---------- Text provided

One more song! Going Down to New Orleans, written by New Orleans native Earl King. RJ said you hear this song coming out of car radios, bars, and apartments with windows open. A great article on King's life and legacy is here. Another Detroit connection: King came to Detroit to find a place at Motown, and 3 tracks with King playing can be heard on Motown's Blue Revolution, recorded in 1996.

For those who want more music - Rhythm Rockers (with RJ and Tbone) will be at the Rochester Mills Beer Company on February 28, Fat Tuesday, even if it's not on the pub calendar yet.

For those who can't wait, stream WWOZ - home of New Orleans jazz music.

The concert was made possible with The Metro Detroit Book & Author Society 2016 James Dance Performance Grant. Patrons can enjoy 2 more concerts this year at SSLDL!



Monday, October 10, 2016

RJ Spangler Trio with Larry Smith

The RJ Spangler Trio featuring Larry Smith performed the first of four concerts in a 2nd Sunday jazz series yesterday at our Salem-South Lyon District Library. The sessions are sponsored by the Jazz Foundation of America, and the Metro Detroit Book & Author Society 2016 James Dance Performance Grant. You'll have a chance to see them perform again in Dec., Feb., and April.

--------------------

__Aim of the task__:
Continue the blog post about the jazz concerts at the library, starting after its last sentence.

---------- Data under study

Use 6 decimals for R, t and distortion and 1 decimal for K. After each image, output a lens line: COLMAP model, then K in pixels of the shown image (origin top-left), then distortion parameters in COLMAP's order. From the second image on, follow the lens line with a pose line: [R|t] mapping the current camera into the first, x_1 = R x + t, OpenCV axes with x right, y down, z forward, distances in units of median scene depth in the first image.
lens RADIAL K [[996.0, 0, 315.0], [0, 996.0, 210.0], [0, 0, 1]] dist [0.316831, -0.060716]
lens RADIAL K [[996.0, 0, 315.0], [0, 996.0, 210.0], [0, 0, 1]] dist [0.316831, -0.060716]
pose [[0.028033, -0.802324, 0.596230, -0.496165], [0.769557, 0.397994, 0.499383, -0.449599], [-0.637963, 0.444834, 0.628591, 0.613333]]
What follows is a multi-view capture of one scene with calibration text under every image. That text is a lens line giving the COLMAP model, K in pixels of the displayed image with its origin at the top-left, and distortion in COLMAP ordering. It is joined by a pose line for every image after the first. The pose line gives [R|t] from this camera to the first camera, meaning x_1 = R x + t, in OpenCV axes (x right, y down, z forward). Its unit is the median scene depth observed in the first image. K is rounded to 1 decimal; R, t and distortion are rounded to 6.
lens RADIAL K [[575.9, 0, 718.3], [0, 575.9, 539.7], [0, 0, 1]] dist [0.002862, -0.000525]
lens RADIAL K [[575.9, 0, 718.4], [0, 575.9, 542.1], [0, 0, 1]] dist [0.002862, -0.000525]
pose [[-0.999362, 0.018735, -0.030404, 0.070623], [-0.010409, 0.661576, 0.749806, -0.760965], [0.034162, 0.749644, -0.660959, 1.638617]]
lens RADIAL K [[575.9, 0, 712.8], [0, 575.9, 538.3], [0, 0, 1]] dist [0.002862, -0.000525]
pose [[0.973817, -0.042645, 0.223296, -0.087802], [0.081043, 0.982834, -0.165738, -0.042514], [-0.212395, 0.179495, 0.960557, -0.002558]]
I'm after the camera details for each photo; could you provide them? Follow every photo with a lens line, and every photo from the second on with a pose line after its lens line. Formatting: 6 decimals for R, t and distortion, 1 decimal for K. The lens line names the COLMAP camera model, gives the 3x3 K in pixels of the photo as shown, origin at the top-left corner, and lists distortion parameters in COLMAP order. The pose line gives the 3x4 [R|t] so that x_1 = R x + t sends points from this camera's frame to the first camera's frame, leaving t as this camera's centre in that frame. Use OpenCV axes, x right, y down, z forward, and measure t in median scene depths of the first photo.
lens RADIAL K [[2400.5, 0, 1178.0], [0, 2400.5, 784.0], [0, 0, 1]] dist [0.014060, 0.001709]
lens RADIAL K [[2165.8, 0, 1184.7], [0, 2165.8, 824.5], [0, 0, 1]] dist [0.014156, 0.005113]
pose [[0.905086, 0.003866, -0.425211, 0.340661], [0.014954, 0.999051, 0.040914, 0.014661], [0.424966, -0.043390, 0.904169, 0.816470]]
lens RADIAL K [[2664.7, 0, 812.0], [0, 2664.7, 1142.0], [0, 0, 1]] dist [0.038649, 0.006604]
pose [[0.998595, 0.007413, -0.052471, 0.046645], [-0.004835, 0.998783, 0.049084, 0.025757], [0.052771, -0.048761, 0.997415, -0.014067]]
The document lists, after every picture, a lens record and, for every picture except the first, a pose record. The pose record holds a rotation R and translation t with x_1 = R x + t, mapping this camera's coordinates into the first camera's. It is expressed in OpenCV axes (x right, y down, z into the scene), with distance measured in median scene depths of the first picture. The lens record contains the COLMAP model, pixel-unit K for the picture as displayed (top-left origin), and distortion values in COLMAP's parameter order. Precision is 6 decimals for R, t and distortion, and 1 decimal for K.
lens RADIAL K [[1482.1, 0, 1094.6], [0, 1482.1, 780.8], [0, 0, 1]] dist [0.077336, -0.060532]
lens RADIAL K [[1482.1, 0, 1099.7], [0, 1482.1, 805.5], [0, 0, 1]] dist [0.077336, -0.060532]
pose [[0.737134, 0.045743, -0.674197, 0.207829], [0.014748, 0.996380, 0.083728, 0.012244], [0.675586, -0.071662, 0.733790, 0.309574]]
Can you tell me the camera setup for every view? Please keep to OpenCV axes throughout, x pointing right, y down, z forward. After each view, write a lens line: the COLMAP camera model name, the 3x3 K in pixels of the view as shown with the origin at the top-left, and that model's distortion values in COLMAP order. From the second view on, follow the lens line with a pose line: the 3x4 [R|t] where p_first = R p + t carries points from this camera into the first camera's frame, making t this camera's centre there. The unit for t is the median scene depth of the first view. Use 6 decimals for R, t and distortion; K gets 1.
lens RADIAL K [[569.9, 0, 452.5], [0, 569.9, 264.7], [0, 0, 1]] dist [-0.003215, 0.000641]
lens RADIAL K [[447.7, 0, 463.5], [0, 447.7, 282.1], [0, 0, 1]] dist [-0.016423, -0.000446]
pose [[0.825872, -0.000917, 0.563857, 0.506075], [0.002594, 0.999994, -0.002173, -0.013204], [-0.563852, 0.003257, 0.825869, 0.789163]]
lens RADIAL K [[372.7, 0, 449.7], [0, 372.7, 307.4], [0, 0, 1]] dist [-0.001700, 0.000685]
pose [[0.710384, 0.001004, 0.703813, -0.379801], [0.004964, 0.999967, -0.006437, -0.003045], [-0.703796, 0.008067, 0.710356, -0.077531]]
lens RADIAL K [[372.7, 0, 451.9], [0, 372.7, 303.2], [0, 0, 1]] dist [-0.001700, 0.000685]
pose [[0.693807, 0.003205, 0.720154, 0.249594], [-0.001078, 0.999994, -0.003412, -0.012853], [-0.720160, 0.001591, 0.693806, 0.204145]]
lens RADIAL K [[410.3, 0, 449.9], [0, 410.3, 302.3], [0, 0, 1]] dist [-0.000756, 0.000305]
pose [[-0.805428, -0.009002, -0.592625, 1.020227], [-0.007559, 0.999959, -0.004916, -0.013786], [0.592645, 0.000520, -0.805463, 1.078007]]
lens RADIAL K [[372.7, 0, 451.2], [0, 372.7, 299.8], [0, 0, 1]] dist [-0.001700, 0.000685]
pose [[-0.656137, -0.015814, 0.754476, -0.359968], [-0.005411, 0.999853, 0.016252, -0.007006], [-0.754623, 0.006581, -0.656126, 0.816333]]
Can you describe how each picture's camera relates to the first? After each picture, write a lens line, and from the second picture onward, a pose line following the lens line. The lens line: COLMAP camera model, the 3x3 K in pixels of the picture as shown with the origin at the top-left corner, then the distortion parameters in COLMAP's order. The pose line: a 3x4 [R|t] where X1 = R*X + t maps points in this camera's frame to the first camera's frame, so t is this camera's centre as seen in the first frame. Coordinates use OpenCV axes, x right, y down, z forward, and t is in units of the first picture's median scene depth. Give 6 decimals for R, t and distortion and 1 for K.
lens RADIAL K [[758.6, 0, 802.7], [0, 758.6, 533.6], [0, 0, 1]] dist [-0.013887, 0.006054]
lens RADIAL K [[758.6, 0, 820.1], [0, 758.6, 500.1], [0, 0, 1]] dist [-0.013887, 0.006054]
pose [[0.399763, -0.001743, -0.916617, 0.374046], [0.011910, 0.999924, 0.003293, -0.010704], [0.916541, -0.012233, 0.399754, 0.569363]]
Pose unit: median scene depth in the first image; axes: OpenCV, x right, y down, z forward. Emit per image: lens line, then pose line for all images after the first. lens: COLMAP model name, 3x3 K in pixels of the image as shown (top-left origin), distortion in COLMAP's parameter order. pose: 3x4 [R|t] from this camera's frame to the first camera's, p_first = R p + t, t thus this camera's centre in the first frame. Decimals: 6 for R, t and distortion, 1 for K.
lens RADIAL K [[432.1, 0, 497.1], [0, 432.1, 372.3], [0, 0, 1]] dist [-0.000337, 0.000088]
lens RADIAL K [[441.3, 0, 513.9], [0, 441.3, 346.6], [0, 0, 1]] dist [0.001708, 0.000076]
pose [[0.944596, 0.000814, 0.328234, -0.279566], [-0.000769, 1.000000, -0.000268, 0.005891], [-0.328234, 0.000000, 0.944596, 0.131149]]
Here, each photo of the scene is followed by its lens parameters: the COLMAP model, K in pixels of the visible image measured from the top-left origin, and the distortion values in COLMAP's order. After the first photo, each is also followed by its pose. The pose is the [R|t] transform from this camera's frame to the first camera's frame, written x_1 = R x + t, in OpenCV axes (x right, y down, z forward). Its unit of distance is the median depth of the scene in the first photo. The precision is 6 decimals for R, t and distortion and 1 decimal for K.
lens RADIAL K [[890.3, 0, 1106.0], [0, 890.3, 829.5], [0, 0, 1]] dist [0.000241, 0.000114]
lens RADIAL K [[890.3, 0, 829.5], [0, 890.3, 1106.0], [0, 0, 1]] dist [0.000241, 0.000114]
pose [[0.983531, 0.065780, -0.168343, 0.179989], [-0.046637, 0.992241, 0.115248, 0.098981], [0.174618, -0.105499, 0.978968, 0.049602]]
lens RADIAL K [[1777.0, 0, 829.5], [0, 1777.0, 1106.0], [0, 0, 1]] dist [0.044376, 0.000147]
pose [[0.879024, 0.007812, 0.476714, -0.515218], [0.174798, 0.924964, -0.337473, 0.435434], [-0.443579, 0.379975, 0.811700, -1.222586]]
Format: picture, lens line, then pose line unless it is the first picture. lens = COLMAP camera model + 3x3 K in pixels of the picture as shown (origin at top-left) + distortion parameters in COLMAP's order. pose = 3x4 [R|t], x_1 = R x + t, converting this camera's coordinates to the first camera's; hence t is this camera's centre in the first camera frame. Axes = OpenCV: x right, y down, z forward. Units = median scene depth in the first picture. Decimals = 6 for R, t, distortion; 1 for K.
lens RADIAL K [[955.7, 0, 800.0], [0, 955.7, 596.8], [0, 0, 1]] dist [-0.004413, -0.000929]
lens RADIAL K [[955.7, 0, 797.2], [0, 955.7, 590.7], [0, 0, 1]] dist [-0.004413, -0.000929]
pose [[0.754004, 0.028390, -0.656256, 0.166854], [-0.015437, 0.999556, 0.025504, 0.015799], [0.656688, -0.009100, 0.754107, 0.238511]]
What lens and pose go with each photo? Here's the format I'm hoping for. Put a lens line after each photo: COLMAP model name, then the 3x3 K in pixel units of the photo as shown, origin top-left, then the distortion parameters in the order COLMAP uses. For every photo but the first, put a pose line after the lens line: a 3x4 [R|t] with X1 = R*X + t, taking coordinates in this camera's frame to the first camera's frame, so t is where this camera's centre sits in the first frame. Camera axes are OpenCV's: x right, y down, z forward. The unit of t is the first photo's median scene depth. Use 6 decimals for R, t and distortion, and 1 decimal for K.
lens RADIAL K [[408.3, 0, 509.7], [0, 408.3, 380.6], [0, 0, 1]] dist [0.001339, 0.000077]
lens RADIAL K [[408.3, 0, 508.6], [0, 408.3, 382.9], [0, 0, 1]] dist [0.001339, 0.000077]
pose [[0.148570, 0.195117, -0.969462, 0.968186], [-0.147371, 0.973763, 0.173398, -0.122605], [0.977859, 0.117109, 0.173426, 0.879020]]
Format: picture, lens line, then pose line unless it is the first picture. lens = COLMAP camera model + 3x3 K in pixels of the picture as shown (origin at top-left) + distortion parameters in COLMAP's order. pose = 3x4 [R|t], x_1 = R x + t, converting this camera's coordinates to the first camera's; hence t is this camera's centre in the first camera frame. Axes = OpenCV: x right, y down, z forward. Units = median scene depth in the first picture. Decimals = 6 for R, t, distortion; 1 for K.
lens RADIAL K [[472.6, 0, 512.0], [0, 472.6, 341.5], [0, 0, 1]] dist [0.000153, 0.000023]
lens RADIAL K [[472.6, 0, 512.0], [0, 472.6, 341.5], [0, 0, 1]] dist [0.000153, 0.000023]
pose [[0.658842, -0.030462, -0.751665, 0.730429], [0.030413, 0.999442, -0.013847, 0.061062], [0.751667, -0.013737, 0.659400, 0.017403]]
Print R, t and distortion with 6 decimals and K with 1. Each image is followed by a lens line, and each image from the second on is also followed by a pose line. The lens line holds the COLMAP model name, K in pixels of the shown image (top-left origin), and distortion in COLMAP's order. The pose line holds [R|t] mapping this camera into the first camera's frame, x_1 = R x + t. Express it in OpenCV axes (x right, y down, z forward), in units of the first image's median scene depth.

--------------------

__Task output__:
L to R: Oliver Nevels, guitar; Larry Smith, alto sax; Greg Cook on bass; RJ Spangler, drums. Listeners were treated to standards from the jazz book, beginning with Body and Soul, 1930 music by Johnny Green, lyrics by Edward Heyman, Robert Sour and Frank Eyton.

The audience asked for Take Five composed by Paul Desmond, debuted with the Dave Brubeck Quartet on their 1959 album, Time Out. Take Five had a piano lead for Brubeck - we heard a George Benson arrangement featuring Oliver Nevels on guitar.

Take the A Train, composed by Duke Ellington. RJ shared the backstory on this classic: Billy Strayhorn had been sending compositions, arrangements to Ellington. The Duke finally told him he probably needed to join the Ellington organization. How to get there? The rest is superb jazz music history.

We heard Larry Smith's long rich music background, told by RJ, and - just so we didn't think it was myth - confirmed by Downbeat magazine. Larry went to high school with Henry Mancini! In Pittsburgh, he played with a George Benson R&B group. Benson noticed Smith wasn't playing the R&B grooves. What do you call what you're playing? Smith took him to a place with a jukebox, put a dime in the slot and Benson asked "who we listening to?" Smith responded, "Bird." "What's a bird?" And once more, the rest is jazz music history.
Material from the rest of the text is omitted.